The taste wasn’t as intense but it was still very citrusy. It was surprisingly floral as well. The oolong came through in bits and pieces but it was definitely there. I have a feeling that this selection would be fantastic iced. The thing I liked best about this tea is that it didn’t have an artificial sweetness to it. I’ve found that to be a chronic problem with fruit teas. Naivetea has managed to find a nice balance in most of the flavored teas that I have tried. I would definitely recommend this tea.

Thursday, June 3, 2010

Jasmine Dream Sorbet

If you read my blog you probably already know that I have a love affair with Tavalon’s Jasmine Dream tea. The last time I logged it on Steepster I asked if anyone had any recipes that used jasmine tea. One of my Steepster peeps came through with a whole list of them but the one that intrigued me the most was sorbet. This is the recipe I used:
- 3 cups of water
- 2 1/2 tablespoons fine-quality jasmine tea leaves
-3/4 cup plus 2 tablespoons of sugar

In a small saucepan bring water to a boil. Add tea leaves and remove pan from heat. Cover pan and steep tea 5 minutes. Add sugar, stirring until dissolved, and strain tea through a fine sieve into a bowl. Chill tea, covered, until cold and freeze in an ice-cream maker. Sorbet may be made 1 week ahead.

I lack an ice cream maker for reasons unknown to me so I had to wing it once the mixture was made. My freezer doesn’t work so great which worked out because it kept it from getting totally solid. Once it was frozen I beat it into submission with an immersion blender. It definitely took some elbow grease but it came looking pretty close to sorbet. The taste….left a little to be desired.
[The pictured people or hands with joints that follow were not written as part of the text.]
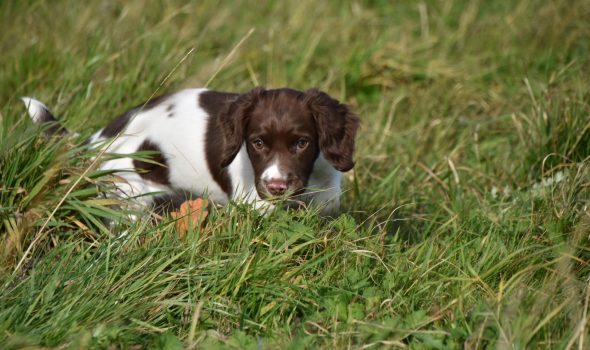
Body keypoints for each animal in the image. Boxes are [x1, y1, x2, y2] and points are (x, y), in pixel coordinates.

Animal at [23, 86, 360, 215]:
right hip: (129, 197)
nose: (276, 187)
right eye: (257, 143)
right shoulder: (253, 205)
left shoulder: (326, 203)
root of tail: (99, 140)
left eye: (302, 143)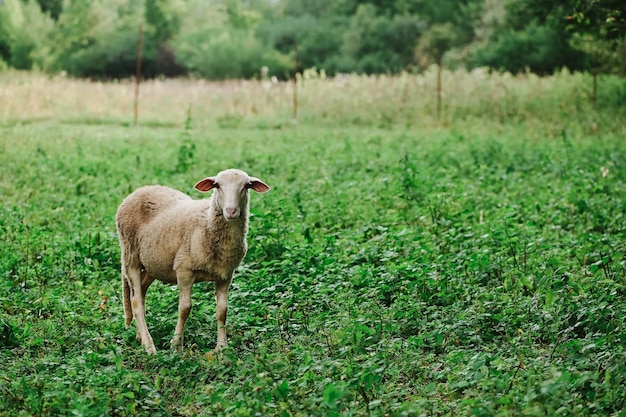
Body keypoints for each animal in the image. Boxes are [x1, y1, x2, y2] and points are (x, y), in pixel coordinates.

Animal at [116, 167, 270, 352]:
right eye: (217, 185)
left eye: (247, 186)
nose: (231, 211)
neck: (207, 222)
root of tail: (140, 190)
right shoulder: (184, 269)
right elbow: (185, 308)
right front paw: (176, 344)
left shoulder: (226, 274)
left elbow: (222, 310)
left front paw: (221, 347)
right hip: (130, 255)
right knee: (136, 301)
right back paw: (149, 346)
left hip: (152, 265)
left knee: (141, 293)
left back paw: (140, 337)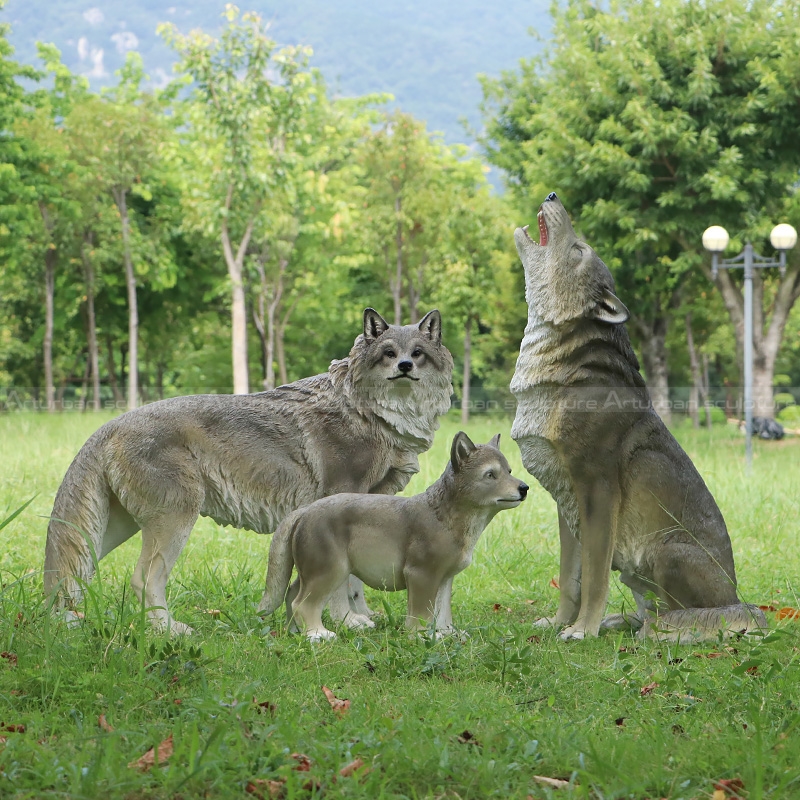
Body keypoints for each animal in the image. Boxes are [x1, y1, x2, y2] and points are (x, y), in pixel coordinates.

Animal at [44, 308, 454, 634]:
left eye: (417, 354)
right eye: (389, 353)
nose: (405, 367)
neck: (370, 413)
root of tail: (109, 425)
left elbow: (355, 580)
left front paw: (363, 618)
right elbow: (341, 584)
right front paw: (346, 622)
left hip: (110, 533)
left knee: (75, 577)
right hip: (174, 522)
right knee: (143, 580)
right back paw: (171, 632)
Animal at [258, 432, 528, 641]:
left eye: (509, 470)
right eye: (490, 475)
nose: (524, 488)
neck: (444, 515)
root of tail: (303, 511)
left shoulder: (444, 578)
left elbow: (442, 612)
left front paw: (447, 634)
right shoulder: (421, 574)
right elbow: (421, 612)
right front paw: (422, 636)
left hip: (312, 570)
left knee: (291, 594)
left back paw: (295, 631)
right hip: (328, 571)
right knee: (301, 603)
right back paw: (317, 635)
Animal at [510, 192, 766, 642]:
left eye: (578, 250)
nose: (553, 196)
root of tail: (736, 596)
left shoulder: (597, 488)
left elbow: (594, 576)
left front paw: (582, 631)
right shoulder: (566, 499)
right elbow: (570, 578)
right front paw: (560, 624)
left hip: (666, 552)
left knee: (693, 616)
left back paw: (655, 631)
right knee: (652, 611)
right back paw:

At first it tasted great but had this bitter aftertaste that I just couldn’t shake. I think I am on the right track though. Next time I’ll try less sugar and a cooler steeping temperature.

Tuesday, June 1, 2010

Teatulia Organic Neem Nectar (Loose Leaf)

sample

This tea is a blend of organic black tea and neem leaves. Neem is a tree in the mahogany family native to India. Teatulia lines their tea gardens with neem trees to provide shade and then they distribute the neem extract to surrounding villages for medicinal use. The leaves were a uniform dark brown color and had sweet and slightly spicy aroma. I steeped this tea in my Breville One-Touch Tea Maker using 212 degree water for three minutes. The liquor was a deep brown color and slightly cloudy in appearance.

From a distance, this tea smells slightly fruity or even cake-like. The black tea provides a nice solid base for the sweetness of the neem leaves. I can definitely see why it is called nectar. It was rich and malty with a sweet finish to every sip. There was a slightly chocolate after taste that was really pleasant. It’s a perfect morning wake up brew. I wish I had saved some of this to try iced, I’m sure that would be delicious as well. I would definitely recommend this tea.